I should point out that it is far from clear what information the Cabinet Office holds in relation to what I asked for – it’s possibly that they hold a shedload of emails and other information, but I didn’t get them. They did not provide any meaningful response to the penultimate bullet point in my request. The fact Ministers do not receive data protection training is disgraceful, and the fact that no training is planned, especially given that they knew about Vince when they responded, is shameful. They don’t tell me how to get an internal review, or provide me with any advice or assistance.

But what do I do? This desultory response at least provides me with some useful material for my next training course as the ‘before’ part of a ‘what FOI requests should look like’ exercise. If I complain, the Cabinet Office will either tell me that the original response was just dandy, or they’ll send me an apology in the name of a senior officer, written by a junior one (I was that junior officer once). I could complain to the ICO, adding to a backlog of requests, and in six months to a year, they’ll do something either way that by then, I will not care about at all. And is that a good use of anyone’s time?
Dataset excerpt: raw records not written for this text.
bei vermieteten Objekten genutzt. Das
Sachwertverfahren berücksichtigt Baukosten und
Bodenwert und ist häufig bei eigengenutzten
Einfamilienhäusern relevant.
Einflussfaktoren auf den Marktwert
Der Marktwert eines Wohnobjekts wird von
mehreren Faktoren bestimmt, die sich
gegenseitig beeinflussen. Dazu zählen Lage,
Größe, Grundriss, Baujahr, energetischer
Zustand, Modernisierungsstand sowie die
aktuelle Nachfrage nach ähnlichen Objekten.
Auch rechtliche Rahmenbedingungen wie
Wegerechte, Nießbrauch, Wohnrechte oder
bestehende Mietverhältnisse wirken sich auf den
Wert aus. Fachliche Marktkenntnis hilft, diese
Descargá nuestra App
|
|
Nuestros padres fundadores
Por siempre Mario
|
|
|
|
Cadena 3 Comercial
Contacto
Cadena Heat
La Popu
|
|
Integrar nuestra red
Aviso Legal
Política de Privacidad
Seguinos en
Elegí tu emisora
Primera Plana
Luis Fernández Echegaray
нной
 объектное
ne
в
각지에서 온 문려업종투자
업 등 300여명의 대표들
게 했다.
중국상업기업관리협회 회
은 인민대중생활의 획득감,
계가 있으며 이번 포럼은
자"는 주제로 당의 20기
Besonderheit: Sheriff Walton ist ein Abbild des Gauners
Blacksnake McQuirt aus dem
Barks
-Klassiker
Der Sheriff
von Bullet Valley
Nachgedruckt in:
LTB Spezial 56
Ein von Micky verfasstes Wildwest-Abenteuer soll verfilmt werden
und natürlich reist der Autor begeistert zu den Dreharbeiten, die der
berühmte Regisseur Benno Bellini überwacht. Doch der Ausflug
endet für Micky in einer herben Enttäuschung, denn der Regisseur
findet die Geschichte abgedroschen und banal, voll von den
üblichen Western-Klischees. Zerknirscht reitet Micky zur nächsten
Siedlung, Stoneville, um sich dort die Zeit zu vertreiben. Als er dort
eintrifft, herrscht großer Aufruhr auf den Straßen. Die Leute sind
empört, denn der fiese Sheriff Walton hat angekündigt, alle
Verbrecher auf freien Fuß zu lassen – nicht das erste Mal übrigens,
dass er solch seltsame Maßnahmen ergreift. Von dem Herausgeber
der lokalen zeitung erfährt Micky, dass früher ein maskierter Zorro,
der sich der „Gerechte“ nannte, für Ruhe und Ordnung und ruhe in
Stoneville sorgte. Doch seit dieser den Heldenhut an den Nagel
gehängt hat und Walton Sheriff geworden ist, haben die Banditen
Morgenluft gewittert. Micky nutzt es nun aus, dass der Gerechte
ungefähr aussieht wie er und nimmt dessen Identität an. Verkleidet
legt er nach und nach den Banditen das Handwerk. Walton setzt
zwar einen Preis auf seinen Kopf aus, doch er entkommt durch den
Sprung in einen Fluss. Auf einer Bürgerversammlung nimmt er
In a world where the Cabinet Secretary badmouths FOI as his parting shot to government (www.guardian.co.uk/politics/2011/nov/23/freedom-of-information-act-government), and a former PM’s chief lieutenant feels entitled to go on Radio 4 and aggressively not understand how FOI works (www.bbc.co.uk/programmes/b006qjfq), to quote Slim Pickens in ‘Blazing Saddles’, I am depressed. Will an internal review make any difference? No. With Sir Gus O’Donnell sending a message to civil servants that FOI is a problem, rather than a natural part of the checks and balances, I don’t see the point of putting them to the trouble. And if I now don’t care so much about Letwin’s adventures in St James’ Park, am I entitled to ask for one? Well, no, so I won’t.

However, the one advantage FOI has over Christmas is that you don’t have to wait all year (unless you’ve made an FOI to a certain organisation if WDTK is any way to judge it), and you don’t have to be good to get presents. I’ve already moved on to the bizarre goings-on involving a former ICO employee getting raided by the cops after badmouthing our alma mater, and the fact that when the ICO meets big international corporations, they keep remarkably scant records. These are both blog posts for another time, so if you’re excited, you’ll simply have to wait to unwrap them.

And yes, as we heathens invented Christmas, we are entitled to enjoy it, and my blogs will be aggressively inflected with a yuletide theme until January. So if you don’t like it, Bah Humbug to you!